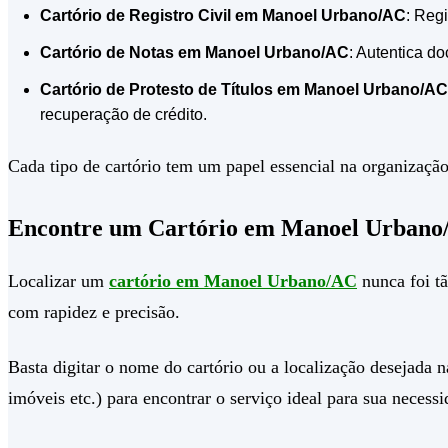
Cartório de Registro Civil em Manoel Urbano/AC
: Reg
Cartório de Notas em Manoel Urbano/AC
: Autentica do
Cartório de Protesto de Títulos em Manoel Urbano/AC
recuperação de crédito.
Cada tipo de cartório tem um papel essencial na organização 
Encontre um Cartório em Manoel Urbano
Localizar um
cartório em Manoel Urbano/AC
nunca foi tã
com rapidez e precisão.
Basta digitar o nome do cartório ou a localização desejada na
imóveis etc.) para encontrar o serviço ideal para sua necessi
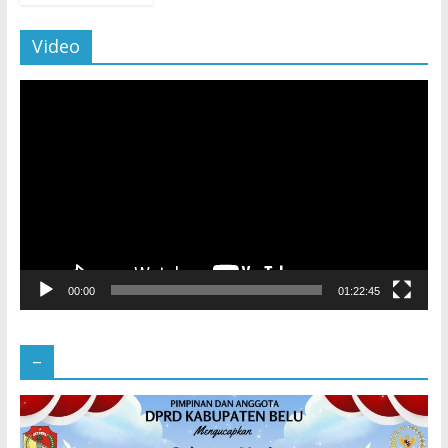
Video
Pemutar
Video
00:00
01:22:45
–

● Directive:
Retrieve all lines from the data that contain the string "Manoel".

● Written answer:
Cartório de Registro Civil em Manoel Urbano/AC
Cartório de Notas em Manoel Urbano/AC
Cartório de Protesto de Títulos em Manoel Urbano/AC
Encontre um Cartório em Manoel Urbano
cartório em Manoel Urbano/AC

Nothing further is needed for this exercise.